(GIVEN EXERCISE):
Write out every line of the item below without changing a single character.

(EXTRACTED DATA):
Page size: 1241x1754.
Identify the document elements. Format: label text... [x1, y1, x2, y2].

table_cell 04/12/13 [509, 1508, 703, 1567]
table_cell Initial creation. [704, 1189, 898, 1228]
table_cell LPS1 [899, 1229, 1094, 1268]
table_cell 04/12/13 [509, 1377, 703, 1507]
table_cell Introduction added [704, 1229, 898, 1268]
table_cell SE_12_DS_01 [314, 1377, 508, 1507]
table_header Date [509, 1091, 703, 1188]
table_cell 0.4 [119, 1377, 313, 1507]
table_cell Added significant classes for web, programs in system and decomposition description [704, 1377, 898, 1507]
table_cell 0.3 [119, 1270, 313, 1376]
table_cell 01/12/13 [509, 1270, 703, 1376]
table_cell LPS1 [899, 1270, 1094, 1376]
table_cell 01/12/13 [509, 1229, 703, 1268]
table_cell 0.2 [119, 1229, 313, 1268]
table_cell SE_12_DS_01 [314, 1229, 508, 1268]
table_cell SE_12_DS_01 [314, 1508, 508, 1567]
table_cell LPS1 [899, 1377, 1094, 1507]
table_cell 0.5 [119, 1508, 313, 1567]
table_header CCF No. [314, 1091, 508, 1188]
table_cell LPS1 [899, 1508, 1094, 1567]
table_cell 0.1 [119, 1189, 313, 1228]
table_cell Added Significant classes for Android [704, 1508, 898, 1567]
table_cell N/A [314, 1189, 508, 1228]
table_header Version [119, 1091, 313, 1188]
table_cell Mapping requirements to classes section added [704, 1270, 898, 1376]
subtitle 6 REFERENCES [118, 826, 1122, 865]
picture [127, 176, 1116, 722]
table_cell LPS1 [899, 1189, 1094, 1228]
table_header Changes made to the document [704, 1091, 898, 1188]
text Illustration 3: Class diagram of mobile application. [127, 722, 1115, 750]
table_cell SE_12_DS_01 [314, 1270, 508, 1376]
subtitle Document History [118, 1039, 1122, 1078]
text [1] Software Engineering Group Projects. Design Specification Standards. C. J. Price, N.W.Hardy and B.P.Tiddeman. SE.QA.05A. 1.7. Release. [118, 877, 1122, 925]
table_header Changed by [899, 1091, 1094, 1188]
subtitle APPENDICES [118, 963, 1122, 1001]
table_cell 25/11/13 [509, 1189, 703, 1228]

(COMPLETED TASK):
Page size: 1241x1754.
Identify the document elements. Format: label text... [x1, y1, x2, y2].

table_cell 04/12/13 [509, 1508, 703, 1567]
table_cell Initial creation. [704, 1189, 898, 1228]
table_cell LPS1 [899, 1229, 1094, 1268]
table_cell 04/12/13 [509, 1377, 703, 1507]
table_cell Introduction added [704, 1229, 898, 1268]
table_cell SE_12_DS_01 [314, 1377, 508, 1507]
table_header Date [509, 1091, 703, 1188]
table_cell 0.4 [119, 1377, 313, 1507]
table_cell Added significant classes for web, programs in system and decomposition description [704, 1377, 898, 1507]
table_cell 0.3 [119, 1270, 313, 1376]
table_cell 01/12/13 [509, 1270, 703, 1376]
table_cell LPS1 [899, 1270, 1094, 1376]
table_cell 01/12/13 [509, 1229, 703, 1268]
table_cell 0.2 [119, 1229, 313, 1268]
table_cell SE_12_DS_01 [314, 1229, 508, 1268]
table_cell SE_12_DS_01 [314, 1508, 508, 1567]
table_cell LPS1 [899, 1377, 1094, 1507]
table_cell 0.5 [119, 1508, 313, 1567]
table_header CCF No. [314, 1091, 508, 1188]
table_cell LPS1 [899, 1508, 1094, 1567]
table_cell 0.1 [119, 1189, 313, 1228]
table_cell Added Significant classes for Android [704, 1508, 898, 1567]
table_cell N/A [314, 1189, 508, 1228]
table_header Version [119, 1091, 313, 1188]
table_cell Mapping requirements to classes section added [704, 1270, 898, 1376]
subtitle 6 REFERENCES [118, 826, 1122, 865]
picture [127, 176, 1116, 722]
table_cell LPS1 [899, 1189, 1094, 1228]
table_header Changes made to the document [704, 1091, 898, 1188]
text Illustration 3: Class diagram of mobile application. [127, 722, 1115, 750]
table_cell SE_12_DS_01 [314, 1270, 508, 1376]
subtitle Document History [118, 1039, 1122, 1078]
text [1] Software Engineering Group Projects. Design Specification Standards. C. J. Price, N.W.Hardy and B.P.Tiddeman. SE.QA.05A. 1.7. Release. [118, 877, 1122, 925]
table_header Changed by [899, 1091, 1094, 1188]
subtitle APPENDICES [118, 963, 1122, 1001]
table_cell 25/11/13 [509, 1189, 703, 1228]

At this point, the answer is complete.